If you’ve read Penny Arcade for a long time (and I mean read, not the comic itself), you’ll probably noticed the idiosyncratic style of Tycho (aka Jerry Holkins). I’m not sure I would call it a good writing per se, but he has a unique way with words thats hard to resists. He’s probably one of the few bloggers I not merely come back to for the content, but the actual delivery. Yeah, I like the comic too, but the writing is what sells it to me.
But even after years of reading his posts, I would have never thought that it could translate into a game that, despite all the various deviations and the excessive wordiness of the scripts and with the Gabe and Tycho personas at its core, carries not only a sort of coherent but even enjoyable and compelling story. Sure, the game is mostly your typical jRPG in terms of gameplay mechanics, which means is even less interactive than a play your own adventure book, but in this case this is actually a win.
Story is king here, if you happen to like completely deranged fantasy where one of the main characters is part of a legacy that regularly kills gods, plans to destroy the current universe and clears a sub-dimension of all god-seeds to not let them create the next universe.
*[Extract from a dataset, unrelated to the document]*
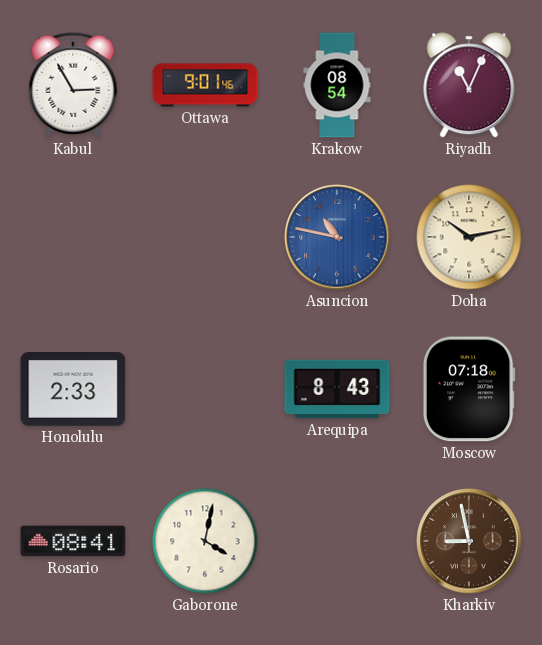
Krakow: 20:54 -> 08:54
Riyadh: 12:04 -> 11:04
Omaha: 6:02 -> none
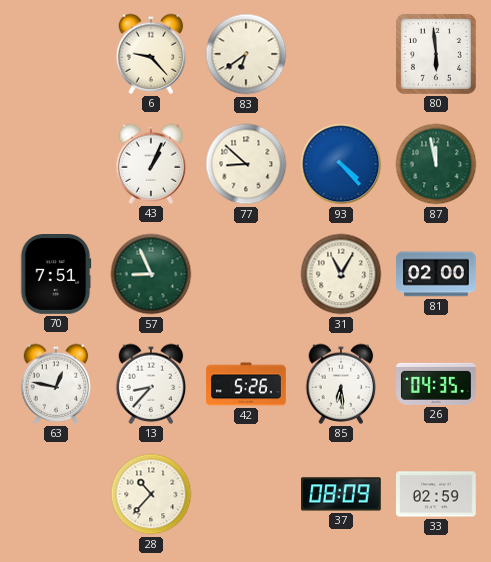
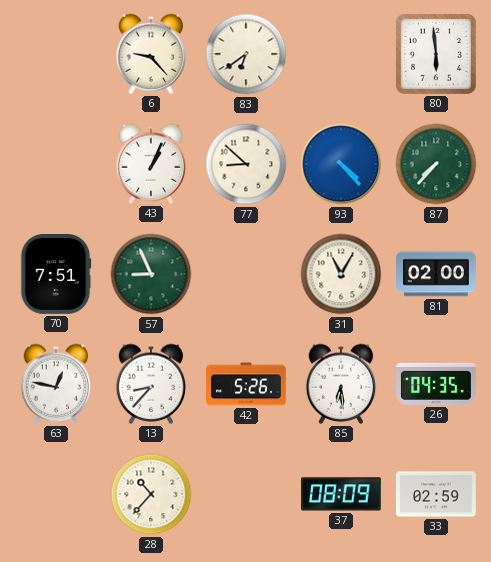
87: 11:58 -> 7:37
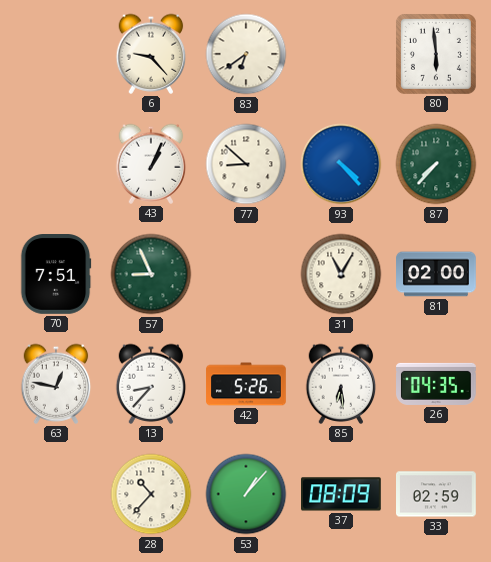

The other one is a deranged imbecile and then there’s the head in a bottle. I’m really not making this up.
The plot and the entire setting uses allusions to pop memes and various genre tropes to create a persiflage that becomes its own thing fast and while you can’t take it all seriously, neither is it really a joke. I’m not saying it’s for everyone, hell, Tycho’s style is an acquired taste after all, but if you run with it, you’ll get a pretty unique experience no other game will offer.
And while the game is mostly a vehicle for Tycho’s writing, Zeboyd Games has thrown in a few mechanics that make it worth your while if you happen to like old-school SNES jRPGs but can’t stand random battles or the xth fight again generic fantasy creatures. The game has no random battles (thank god every battle is hand-placed), has an ingenious magic system that avoids that you rarely use magic (each turn you get some mana), offers plenty of weird enemies that makes EarthBound look mundane and even throws in a Dragon Quest look-alike sequence (though the battles look more like early Final Fantasy).
The only thing I found annoying was that the game ended on a sort of cliffhanger, but hopefully we don’t have to wait four more years to see the entire series to its conclusion.